Namun, sambung Entis, dua anak lainnya sangat takut dan ogah menyentuh ular peliharaannya. Dua anak Entis itu adalah anak pertama bernama Anton Sutisna (16) dan si bungsu Nanda (3).
"Yang dua lagi mah sieun (takut - red). Kalau dua anak saya yang lain enggak tahu kenapa suka sama ular, padahal saya enggak pernah ngajarin atau maksa mereka suka," jelas Entis yang sering dipanggil Limbad oleh warga sekitar karena wajahnya yang mirip dengan sang magician.
Selain memelihara ular sanca yang merupakan hasil tangkapannya, Entis mengaku punya ular lain yang tidak dikandangi. Ular yang disebutnya ular welang (belang - red) tersebut, hidup di sekitar rumahnya.
Menurutnya, ular itu hidup di semak belukar dan selokan yang tidak jauh dari rumahnya.
"Kalau malam suka lewat dan masuk ke dalam rumah. Itu itu sudah kenal mungkin sama keluarga saya, jadi enggak pernah macam-macam," tutur Entis.

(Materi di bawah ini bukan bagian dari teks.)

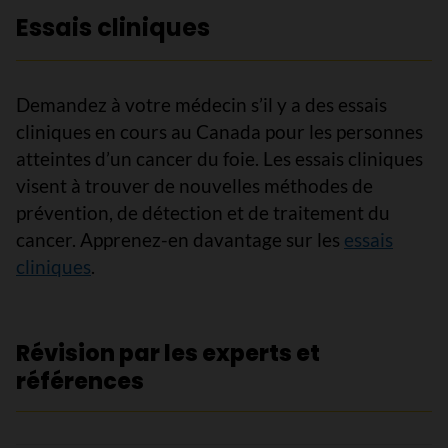
Essais cliniques
Demandez à votre médecin s’il y a des essais
cliniques en cours au Canada pour les personnes
atteintes d’un cancer du foie. Les essais cliniques
visent à trouver de nouvelles méthodes de
prévention, de détection et de traitement du
cancer. Apprenez-en davantage sur les
essais
cliniques
.
Révision par les experts et
références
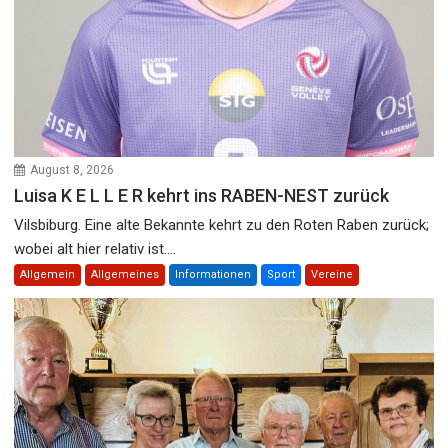
August 8, 2026
Luisa K E L L E R kehrt ins RABEN-NEST zurück
Vilsbiburg. Eine alte Bekannte kehrt zu den Roten Raben zurück;
wobei alt hier relativ ist....
Allgemein
Allgemeines
Informationen
Sport
Vereine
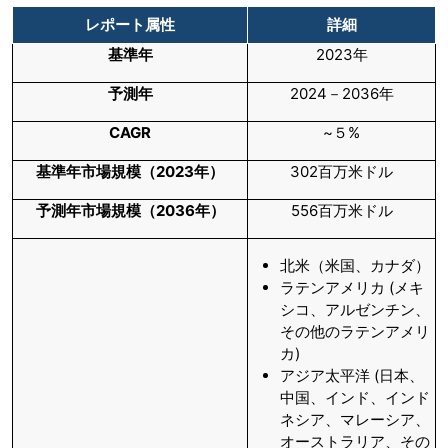
レポート属性
詳細
基準年
2023年
予測年
2024－2036年
CAGR
~５%
基準年市場規模（
2023
年）
302百万米ドル
予測年市場規模（
2036
年）
556百万米ドル
北米（米国、カナダ）
ラテンアメリカ (メキ
シコ、アルゼンチン、
その他のラテンアメリ
カ)
アジア太平洋 (日本、
中国、インド、インド
ネシア、マレーシア、
オーストラリア、その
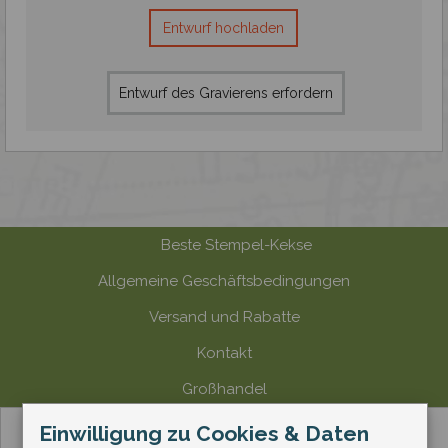
Entwurf hochladen
Entwurf des Gravierens erfordern
Beste Stempel-Kekse
Allgemeine Geschäftsbedingungen
Versand und Rabatte
Kontakt
Großhandel
Zahlungsmethode
Einwilligung zu Cookies & Daten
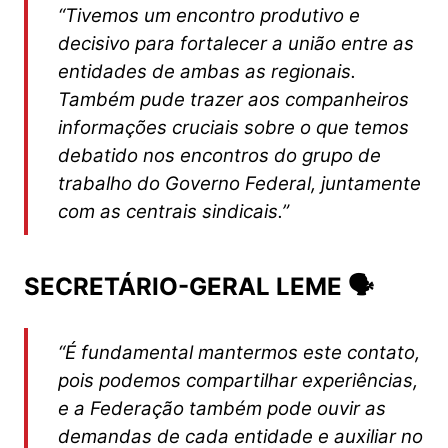
“Tivemos um encontro produtivo e
decisivo para fortalecer a união entre as
entidades de ambas as regionais.
Também pude trazer aos companheiros
informações cruciais sobre o que temos
debatido nos encontros do grupo de
trabalho do Governo Federal, juntamente
com as centrais sindicais.”
SECRETÁRIO-GERAL LEME 🗣️
“É fundamental mantermos este contato,
pois podemos compartilhar experiências,
e a Federação também pode ouvir as
demandas de cada entidade e auxiliar no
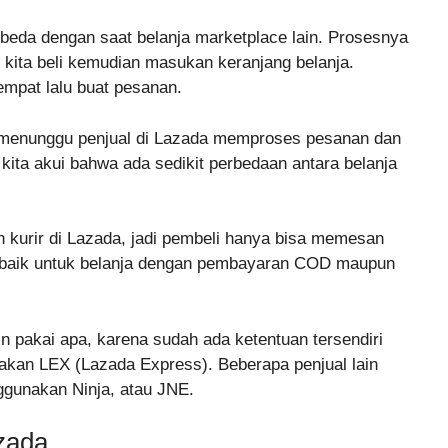
beda dengan saat belanja marketplace lain. Prosesnya
 kita beli kemudian masukan keranjang belanja.
empat lalu buat pesanan.
l menunggu penjual di Lazada memproses pesanan dan
ta akui bahwa ada sedikit perbedaan antara belanja
ih kurir di Lazada, jadi pembeli hanya bisa memesan
ku baik untuk belanja dengan pembayaran COD maupun
in pakai apa, karena sudah ada ketentuan tersendiri
kan LEX (Lazada Express). Beberapa penjual lain
ggunakan Ninja, atau JNE.
zada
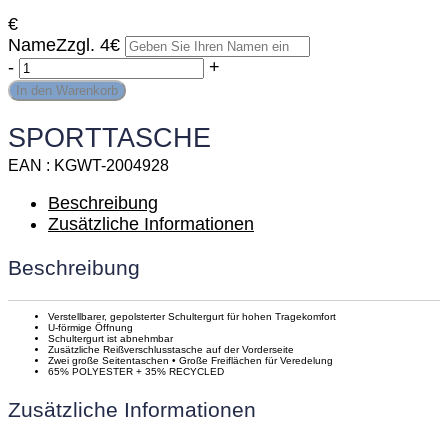
€
Name
Zzgl. 4€
-
Kempa
+
Tasche
In den Warenkorb
quantity
SPORTTASCHE
EAN
KGWT-2004928
Beschreibung
Zusätzliche Informationen
Beschreibung
Verstellbarer, gepolsterter Schultergurt für hohen Tragekomfort
U-förmige Öffnung
Schultergurt ist abnehmbar
Zusätzliche Reißverschlusstasche auf der Vorderseite
Zwei große Seitentaschen • Große Freiflächen für Veredelung
65% POLYESTER + 35% RECYCLED
Zusätzliche Informationen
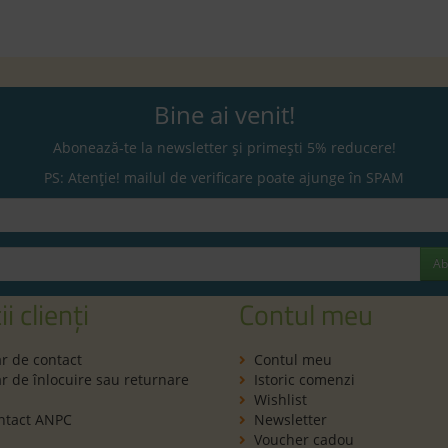
Bine ai venit!
Abonează-te la newsletter și primești 5% reducere!
PS: Atenție! mailul de verificare poate ajunge în SPAM
Ab
ii clienți
Contul meu
r de contact
Contul meu
 de înlocuire sau returnare
Istoric comenzi
Wishlist
ntact ANPC
Newsletter
Voucher cadou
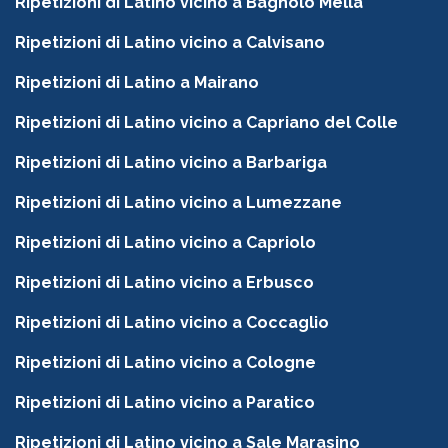
Ripetizioni di Latino vicino a Bagnolo Mella
Ripetizioni di Latino vicino a Calvisano
Ripetizioni di Latino a Mairano
Ripetizioni di Latino vicino a Capriano del Colle
Ripetizioni di Latino vicino a Barbariga
Ripetizioni di Latino vicino a Lumezzane
Ripetizioni di Latino vicino a Capriolo
Ripetizioni di Latino vicino a Erbusco
Ripetizioni di Latino vicino a Coccaglio
Ripetizioni di Latino vicino a Cologne
Ripetizioni di Latino vicino a Paratico
Ripetizioni di Latino vicino a Sale Marasino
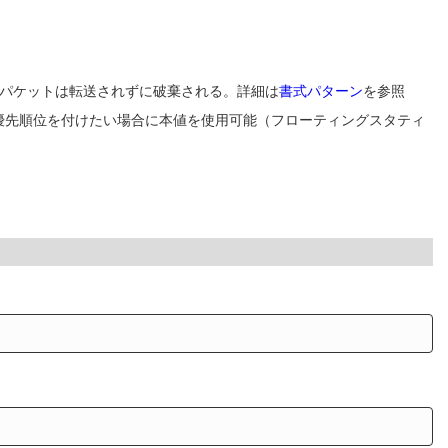
のパケットは転送されずに破棄される。詳細は
書式パターン
を参照
優先順位を付けたい場合に本値を使用可能（フローティングスタティ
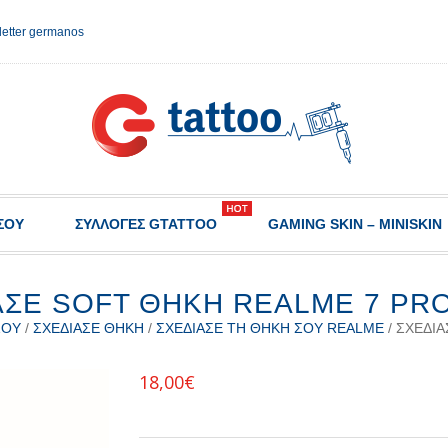
etter germanos
ΣΟΥ
ΣΥΛΛΟΓΈΣ GTATTOO
GAMING SKIN – MINISKIN
ΑΣΕ SOFT ΘΉΚΗ REALME 7 PRO 
ΣΟΥ
/
ΣΧΕΔΊΑΣΕ ΘΉΚΗ
/
ΣΧΕΔΊΑΣΕ ΤΗ ΘΉΚΗ ΣΟΥ REALME
/ ΣΧΕΔΊΑ
18,00
€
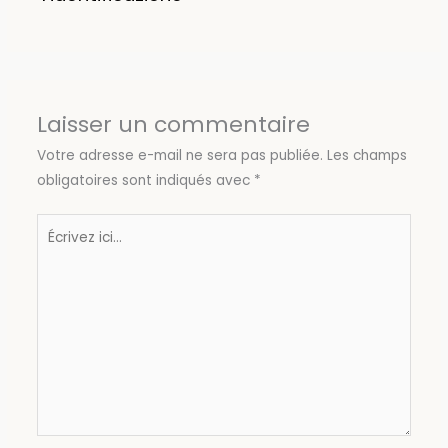
Laisser un commentaire
Votre adresse e-mail ne sera pas publiée.
Les champs
obligatoires sont indiqués avec
*
Écrivez
ici…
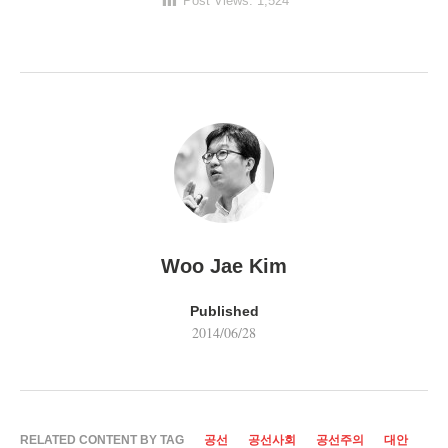
Post Views:
1,524
Woo Jae Kim
Published
2014/06/28
RELATED CONTENT BY TAG
공선
공선사회
공선주의
대안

Bahkan saking kenalnya, ular welang itu sering melintas di hadapan Entis atau anggota keluarga lainnya dengan cuek.
Sementara selain hobi memelihara ular, Entis juga punya hewan peliharaan lain yakni dua ekor monyet, serta beberapa ekor burung.
"Saya suka hewan apa saja. Yang saya pengen itu melihara buaya, tapi belum kesampaian," katanya.